-- Opening Marker --
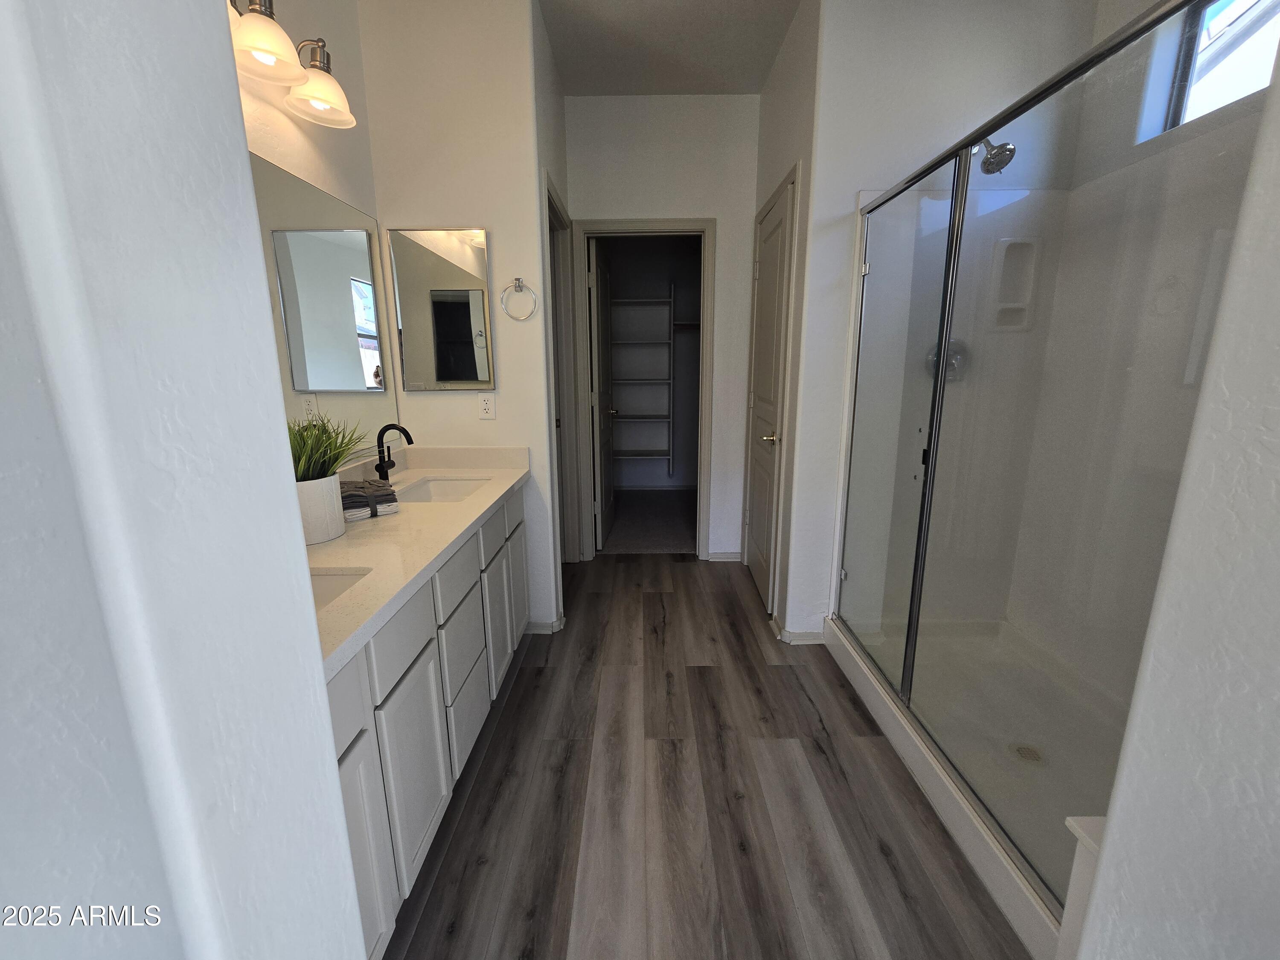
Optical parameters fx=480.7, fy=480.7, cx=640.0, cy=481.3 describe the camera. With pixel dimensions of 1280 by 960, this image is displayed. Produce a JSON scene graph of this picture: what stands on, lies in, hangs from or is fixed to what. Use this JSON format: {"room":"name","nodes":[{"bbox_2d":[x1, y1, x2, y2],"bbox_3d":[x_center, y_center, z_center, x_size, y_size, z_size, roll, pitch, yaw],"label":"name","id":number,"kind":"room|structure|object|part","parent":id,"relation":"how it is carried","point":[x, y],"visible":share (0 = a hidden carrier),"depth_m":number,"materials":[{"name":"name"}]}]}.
{"room":"bathroom","nodes":[
{"label":"bathroom","id":0,"kind":"room"},
{"bbox_2d":[0,0,374,959],"bbox_3d":[-0.508,-0.078,0.168,0.308,2.725,0.893,0,13,1],"label":"left foreground wall","id":1,"kind":"structure","parent":0,"point":[324,714],"depth_m":0.38,"materials":[{"name":"white paint"}]},
{"bbox_2d":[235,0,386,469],"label":"left wall","id":2,"kind":"structure","parent":0,"point":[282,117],"depth_m":1.63,"materials":[{"name":"white paint"}]},
{"bbox_2d":[224,0,357,130],"bbox_3d":[-0.966,-1.161,1.169,0.220,0.233,0.811,0,13,1],"label":"vanity light","id":3,"kind":"object","parent":2,"relation":"attached to","point":[269,25],"visible":0.84,"depth_m":1.28,"materials":[{"name":"metal"}]},
{"bbox_3d":[-0.933,-1.098,1.191,0.162,0.125,0.168,0,13,1],"label":"shade","id":4,"kind":"part","parent":3,"relation":"part of","materials":[{"name":"white glass"}]},
{"bbox_3d":[-0.964,-1.191,1.456,0.175,0.126,0.182,0,13,1],"label":"shade","id":5,"kind":"part","parent":3,"relation":"part of","materials":[{"name":"white glass"}]},
{"bbox_2d":[249,149,396,470],"bbox_3d":[-1.098,-0.422,1.275,0.007,0.920,1.670,0,13,1],"label":"wall mirror","id":6,"kind":"object","parent":2,"relation":"attached to","point":[337,205],"visible":0.41,"depth_m":1.66,"materials":[{"name":"silver mirror"}]},
{"bbox_2d":[356,0,558,636],"bbox_3d":[-0.781,-0.595,2.182,0.679,2.790,0.125,0,13,1],"label":"vanity wall","id":7,"kind":"structure","parent":0,"point":[454,399],"depth_m":1.99,"materials":[{"name":"white paint"}]},
{"bbox_2d":[388,227,494,390],"bbox_3d":[-0.864,-0.736,2.085,0.418,0.668,0.016,0,13,1],"label":"medicine cabinet","id":8,"kind":"object","parent":7,"relation":"attached to","point":[430,259],"visible":0.99,"depth_m":2.07,"materials":[{"name":"silver mirror"}]},
{"bbox_2d":[477,392,496,419],"bbox_3d":[-0.689,-0.337,2.156,0.071,0.117,0.008,0,13,1],"label":"wall outlet","id":9,"kind":"object","parent":7,"relation":"attached to","point":[486,407],"visible":0.98,"depth_m":2.15,"materials":[{"name":"white plastic"}]},
{"bbox_2d":[500,277,538,320],"bbox_3d":[-0.527,-0.791,2.084,0.157,0.175,0.051,0,13,1],"label":"towel ring","id":10,"kind":"object","parent":7,"relation":"attached to","point":[518,283],"visible":0.99,"depth_m":2.07,"materials":[{"name":"silver metal"}]},
{"bbox_2d":[524,613,565,633],"bbox_3d":[-0.502,0.726,2.492,0.221,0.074,0.156,0,13,1],"label":"baseboard","id":11,"kind":"structure","parent":7,"relation":"attached to","point":[536,630],"depth_m":2.44,"materials":[{"name":"white paint"}]},
{"bbox_2d":[545,170,581,569],"bbox_3d":[-0.495,-0.434,2.757,0.147,2.208,0.818,0,13,1],"label":"door frame","id":12,"kind":"structure","parent":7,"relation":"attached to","point":[555,286],"depth_m":2.94,"materials":[{"name":"paint"}]},
{"bbox_2d":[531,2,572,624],"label":"wall","id":13,"kind":"structure","parent":0,"point":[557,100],"depth_m":2.30,"materials":[{"name":"white paint"}]},
{"bbox_2d":[598,488,699,552],"bbox_3d":[0.128,0.345,4.417,2.157,0.097,1.802,0,13,1],"label":"closet floor","id":14,"kind":"structure","parent":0,"point":[666,539],"depth_m":4.15,"materials":[{"name":"carpet"}]},
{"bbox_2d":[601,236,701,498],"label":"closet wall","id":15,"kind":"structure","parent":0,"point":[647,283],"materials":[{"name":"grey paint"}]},
{"bbox_2d":[608,285,676,479],"bbox_3d":[-0.089,-0.966,4.800,1.488,1.838,0.383,0,13,1],"label":"closet shelf","id":16,"kind":"object","parent":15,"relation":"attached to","point":[658,299],"visible":0.79,"depth_m":4.67,"materials":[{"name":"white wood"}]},
{"bbox_2d":[566,94,758,558],"bbox_3d":[0.119,-0.820,3.071,1.241,2.790,0.122,0,13,1],"label":"back wall","id":17,"kind":"structure","parent":0,"point":[690,208],"depth_m":2.82,"materials":[{"name":"white paint"}]},
{"bbox_2d":[565,219,714,559],"bbox_3d":[0.014,-0.499,3.180,0.856,2.140,0.156,0,13,1],"label":"door frame","id":18,"kind":"structure","parent":17,"relation":"attached to","point":[658,221],"depth_m":3.04,"materials":[{"name":"paint"}]},
{"bbox_2d":[588,238,616,549],"bbox_3d":[-0.278,-0.583,3.581,0.168,2.075,0.722,0,13,1],"label":"closet door","id":19,"kind":"structure","parent":18,"relation":"attached to","point":[600,272],"depth_m":3.36,"materials":[{"name":"white paint"}]},
{"bbox_2d":[706,551,741,562],"bbox_3d":[0.584,0.519,3.328,0.217,0.069,0.014,0,13,1],"label":"baseboard","id":20,"kind":"structure","parent":17,"relation":"attached to","point":[724,557],"depth_m":3.32,"materials":[{"name":"white paint"}]},
{"bbox_2d":[537,0,800,95],"bbox_3d":[0.132,-1.903,1.369,3.288,0.106,5.783,0,13,1],"label":"ceiling","id":21,"kind":"structure","parent":0,"point":[761,71],"depth_m":2.26,"materials":[{"name":"white paint"}]},
{"bbox_2d":[380,557,1028,959],"bbox_3d":[0.220,0.997,1.579,3.034,0.059,4.603,0,13,1],"label":"floor","id":22,"kind":"structure","parent":0,"point":[820,757],"depth_m":1.46,"materials":[{"name":"brown wood"}]},
{"bbox_2d":[327,485,529,959],"bbox_3d":[-0.783,0.569,1.514,0.567,0.854,1.722,0,13,1],"label":"vanity cabinet","id":23,"kind":"object","parent":22,"relation":"on","point":[364,751],"visible":0.32,"depth_m":1.20,"materials":[{"name":"white paint"}]},
{"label":"drawer","id":24,"kind":"part","parent":23,"relation":"part of","materials":[{"name":"white paint"}]},
{"bbox_3d":[-0.570,0.776,0.970,0.032,0.503,0.271,0,13,1],"label":"cabinet door","id":25,"kind":"part","parent":23,"relation":"part of","materials":[{"name":"white paint"}]},
{"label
-- Closing Marker --
§ Work request: Transcribe all the entries precisely. Do not include any picture.

§ Output of the exercise:
Optical parameters fx=480.7, fy=480.7, cx=640.0, cy=481.3 describe the camera. With pixel dimensions of 1280 by 960, this image is displayed. Produce a JSON scene graph of this picture: what stands on, lies in, hangs from or is fixed to what. Use this JSON format: {"room":"name","nodes":[{"bbox_2d":[x1, y1, x2, y2],"bbox_3d":[x_center, y_center, z_center, x_size, y_size, z_size, roll, pitch, yaw],"label":"name","id":number,"kind":"room|structure|object|part","parent":id,"relation":"how it is carried","point":[x, y],"visible":share (0 = a hidden carrier),"depth_m":number,"materials":[{"name":"name"}]}]}.
{"room":"bathroom","nodes":[
{"label":"bathroom","id":0,"kind":"room"},
{"bbox_2d":[0,0,374,959],"bbox_3d":[-0.508,-0.078,0.168,0.308,2.725,0.893,0,13,1],"label":"left foreground wall","id":1,"kind":"structure","parent":0,"point":[324,714],"depth_m":0.38,"materials":[{"name":"white paint"}]},
{"bbox_2d":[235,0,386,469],"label":"left wall","id":2,"kind":"structure","parent":0,"point":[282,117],"depth_m":1.63,"materials":[{"name":"white paint"}]},
{"bbox_2d":[224,0,357,130],"bbox_3d":[-0.966,-1.161,1.169,0.220,0.233,0.811,0,13,1],"label":"vanity light","id":3,"kind":"object","parent":2,"relation":"attached to","point":[269,25],"visible":0.84,"depth_m":1.28,"materials":[{"name":"metal"}]},
{"bbox_3d":[-0.933,-1.098,1.191,0.162,0.125,0.168,0,13,1],"label":"shade","id":4,"kind":"part","parent":3,"relation":"part of","materials":[{"name":"white glass"}]},
{"bbox_3d":[-0.964,-1.191,1.456,0.175,0.126,0.182,0,13,1],"label":"shade","id":5,"kind":"part","parent":3,"relation":"part of","materials":[{"name":"white glass"}]},
{"bbox_2d":[249,149,396,470],"bbox_3d":[-1.098,-0.422,1.275,0.007,0.920,1.670,0,13,1],"label":"wall mirror","id":6,"kind":"object","parent":2,"relation":"attached to","point":[337,205],"visible":0.41,"depth_m":1.66,"materials":[{"name":"silver mirror"}]},
{"bbox_2d":[356,0,558,636],"bbox_3d":[-0.781,-0.595,2.182,0.679,2.790,0.125,0,13,1],"label":"vanity wall","id":7,"kind":"structure","parent":0,"point":[454,399],"depth_m":1.99,"materials":[{"name":"white paint"}]},
{"bbox_2d":[388,227,494,390],"bbox_3d":[-0.864,-0.736,2.085,0.418,0.668,0.016,0,13,1],"label":"medicine cabinet","id":8,"kind":"object","parent":7,"relation":"attached to","point":[430,259],"visible":0.99,"depth_m":2.07,"materials":[{"name":"silver mirror"}]},
{"bbox_2d":[477,392,496,419],"bbox_3d":[-0.689,-0.337,2.156,0.071,0.117,0.008,0,13,1],"label":"wall outlet","id":9,"kind":"object","parent":7,"relation":"attached to","point":[486,407],"visible":0.98,"depth_m":2.15,"materials":[{"name":"white plastic"}]},
{"bbox_2d":[500,277,538,320],"bbox_3d":[-0.527,-0.791,2.084,0.157,0.175,0.051,0,13,1],"label":"towel ring","id":10,"kind":"object","parent":7,"relation":"attached to","point":[518,283],"visible":0.99,"depth_m":2.07,"materials":[{"name":"silver metal"}]},
{"bbox_2d":[524,613,565,633],"bbox_3d":[-0.502,0.726,2.492,0.221,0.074,0.156,0,13,1],"label":"baseboard","id":11,"kind":"structure","parent":7,"relation":"attached to","point":[536,630],"depth_m":2.44,"materials":[{"name":"white paint"}]},
{"bbox_2d":[545,170,581,569],"bbox_3d":[-0.495,-0.434,2.757,0.147,2.208,0.818,0,13,1],"label":"door frame","id":12,"kind":"structure","parent":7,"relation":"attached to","point":[555,286],"depth_m":2.94,"materials":[{"name":"paint"}]},
{"bbox_2d":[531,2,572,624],"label":"wall","id":13,"kind":"structure","parent":0,"point":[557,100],"depth_m":2.30,"materials":[{"name":"white paint"}]},
{"bbox_2d":[598,488,699,552],"bbox_3d":[0.128,0.345,4.417,2.157,0.097,1.802,0,13,1],"label":"closet floor","id":14,"kind":"structure","parent":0,"point":[666,539],"depth_m":4.15,"materials":[{"name":"carpet"}]},
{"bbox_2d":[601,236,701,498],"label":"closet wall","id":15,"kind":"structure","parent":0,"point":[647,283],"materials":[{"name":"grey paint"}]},
{"bbox_2d":[608,285,676,479],"bbox_3d":[-0.089,-0.966,4.800,1.488,1.838,0.383,0,13,1],"label":"closet shelf","id":16,"kind":"object","parent":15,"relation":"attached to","point":[658,299],"visible":0.79,"depth_m":4.67,"materials":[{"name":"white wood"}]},
{"bbox_2d":[566,94,758,558],"bbox_3d":[0.119,-0.820,3.071,1.241,2.790,0.122,0,13,1],"label":"back wall","id":17,"kind":"structure","parent":0,"point":[690,208],"depth_m":2.82,"materials":[{"name":"white paint"}]},
{"bbox_2d":[565,219,714,559],"bbox_3d":[0.014,-0.499,3.180,0.856,2.140,0.156,0,13,1],"label":"door frame","id":18,"kind":"structure","parent":17,"relation":"attached to","point":[658,221],"depth_m":3.04,"materials":[{"name":"paint"}]},
{"bbox_2d":[588,238,616,549],"bbox_3d":[-0.278,-0.583,3.581,0.168,2.075,0.722,0,13,1],"label":"closet door","id":19,"kind":"structure","parent":18,"relation":"attached to","point":[600,272],"depth_m":3.36,"materials":[{"name":"white paint"}]},
{"bbox_2d":[706,551,741,562],"bbox_3d":[0.584,0.519,3.328,0.217,0.069,0.014,0,13,1],"label":"baseboard","id":20,"kind":"structure","parent":17,"relation":"attached to","point":[724,557],"depth_m":3.32,"materials":[{"name":"white paint"}]},
{"bbox_2d":[537,0,800,95],"bbox_3d":[0.132,-1.903,1.369,3.288,0.106,5.783,0,13,1],"label":"ceiling","id":21,"kind":"structure","parent":0,"point":[761,71],"depth_m":2.26,"materials":[{"name":"white paint"}]},
{"bbox_2d":[380,557,1028,959],"bbox_3d":[0.220,0.997,1.579,3.034,0.059,4.603,0,13,1],"label":"floor","id":22,"kind":"structure","parent":0,"point":[820,757],"depth_m":1.46,"materials":[{"name":"brown wood"}]},
{"bbox_2d":[327,485,529,959],"bbox_3d":[-0.783,0.569,1.514,0.567,0.854,1.722,0,13,1],"label":"vanity cabinet","id":23,"kind":"object","parent":22,"relation":"on","point":[364,751],"visible":0.32,"depth_m":1.20,"materials":[{"name":"white paint"}]},
{"label":"drawer","id":24,"kind":"part","parent":23,"relation":"part of","materials":[{"name":"white paint"}]},
{"bbox_3d":[-0.570,0.776,0.970,0.032,0.503,0.271,0,13,1],"label":"cabinet door","id":25,"kind":"part","parent":23,"relation":"part of","materials":[{"name":"white paint"}]},
{"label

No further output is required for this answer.